Paper long abstract:
Whereas health politics are launched on a national level, everyday health assistance is fiercely contested and negotiated on a municipal and community level. Here do patients, community health representatives, health station staff (auxiliary nurses, nurses, and doctors), NGO workers, municipal government representatives, and traditional health experts try to put into practice decisions that were taken from the distance. The process of implementation varies from one to another locality in the Bolivian countryside. That means that health assistance is not a service a patient in the countryside can rely on.

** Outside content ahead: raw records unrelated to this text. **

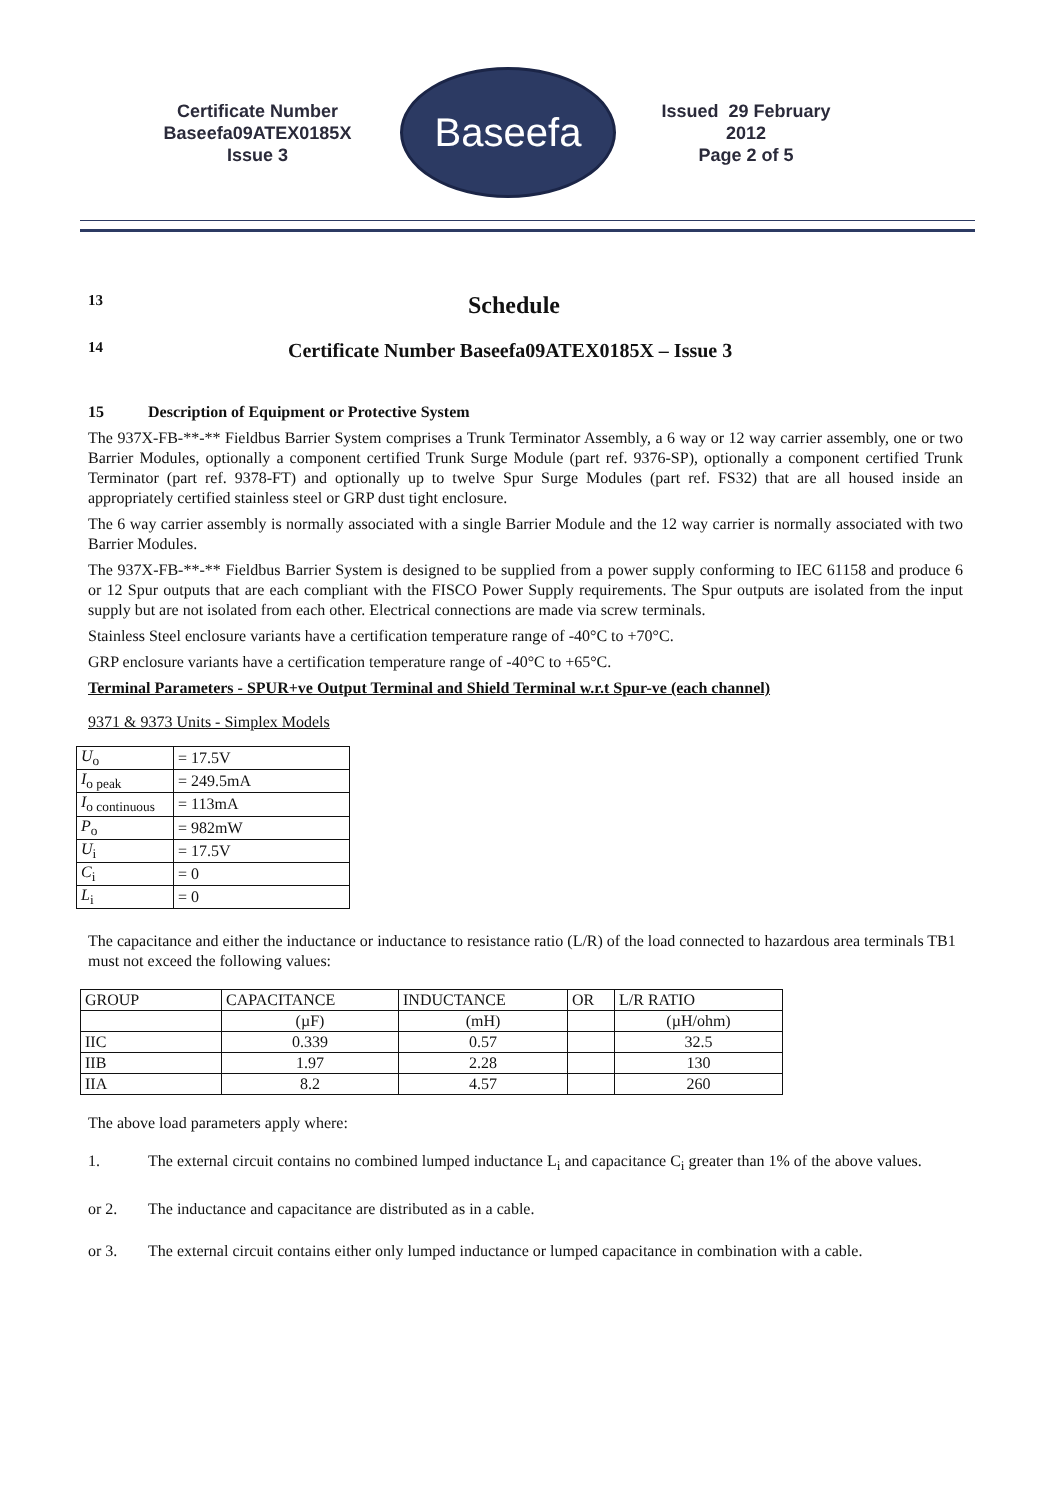Certificate Number
Baseefa09ATEX0185X
Issue 3
Baseefa
Issued 29 February 2012
Page 2 of 5
13 Schedule
14 Certificate Number Baseefa09ATEX0185X – Issue 3
15 Description of Equipment or Protective System
The 937X-FB-**-** Fieldbus Barrier System comprises a Trunk Terminator Assembly, a 6 way or 12 way carrier assembly, one or two Barrier Modules, optionally a component certified Trunk Surge Module (part ref. 9376-SP), optionally a component certified Trunk Terminator (part ref. 9378-FT) and optionally up to twelve Spur Surge Modules (part ref. FS32) that are all housed inside an appropriately certified stainless steel or GRP dust tight enclosure.
The 6 way carrier assembly is normally associated with a single Barrier Module and the 12 way carrier is normally associated with two Barrier Modules.
The 937X-FB-**-** Fieldbus Barrier System is designed to be supplied from a power supply conforming to IEC 61158 and produce 6 or 12 Spur outputs that are each compliant with the FISCO Power Supply requirements. The Spur outputs are isolated from the input supply but are not isolated from each other. Electrical connections are made via screw terminals.
Stainless Steel enclosure variants have a certification temperature range of -40°C to +70°C.
GRP enclosure variants have a certification temperature range of -40°C to +65°C.
Terminal Parameters - SPUR+ve Output Terminal and Shield Terminal w.r.t Spur-ve (each channel)
9371 & 9373 Units - Simplex Models
| U<sub>o</sub> | = 17.5V |
| I<sub>o peak</sub> | = 249.5mA |
| I<sub>o continuous</sub> | = 113mA |
| P<sub>o</sub> | = 982mW |
| U<sub>i</sub> | = 17.5V |
| C<sub>i</sub> | = 0 |
| L<sub>i</sub> | = 0 |
The capacitance and either the inductance or inductance to resistance ratio (L/R) of the load connected to hazardous area terminals TB1 must not exceed the following values:
| GROUP | CAPACITANCE | INDUCTANCE | OR | L/R RATIO |
| | (µF) | (mH) | | (µH/ohm) |
| IIC | 0.339 | 0.57 | | 32.5 |
| IIB | 1.97 | 2.28 | | 130 |
| IIA | 8.2 | 4.57 | | 260 |
The above load parameters apply where:
1. The external circuit contains no combined lumped inductance L<sub>i</sub> and capacitance C<sub>i</sub> greater than 1% of the above values.
or 2. The inductance and capacitance are distributed as in a cable.
or 3. The external circuit contains either only lumped inductance or lumped capacitance in combination with a cable.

In Aucapata municipality where I carried out fieldwork one health "station" and five health "posts" are meant to provide primary health care, but patients have to cope for instance with temporal and permanent closures, lack of health staff and infrastructure, and language barriers. Despite a national intercultural health initiative called "SAFCI" ('Intercultural Family Health Programme') which not only takes cultural health concepts of people seriously but tries to incorporate traditional medical experts, health assistance is not always guaranteed. It is therefore that people I spoke to opt for a combination of auto-curation, traditional health assistance by a practitioner, and health station.
Already back in 2006 Spanish anthropologists Gerardo Fernández Juárez and colleagues (2006) have dug deeply into the concept of interculturality in Latin American health politics in general, and Bolivia in particular, showing the difference between theory and practice. Inquiries into health-related issues are important because they can bring light into the constantly changing entanglements of patients, places, and politics.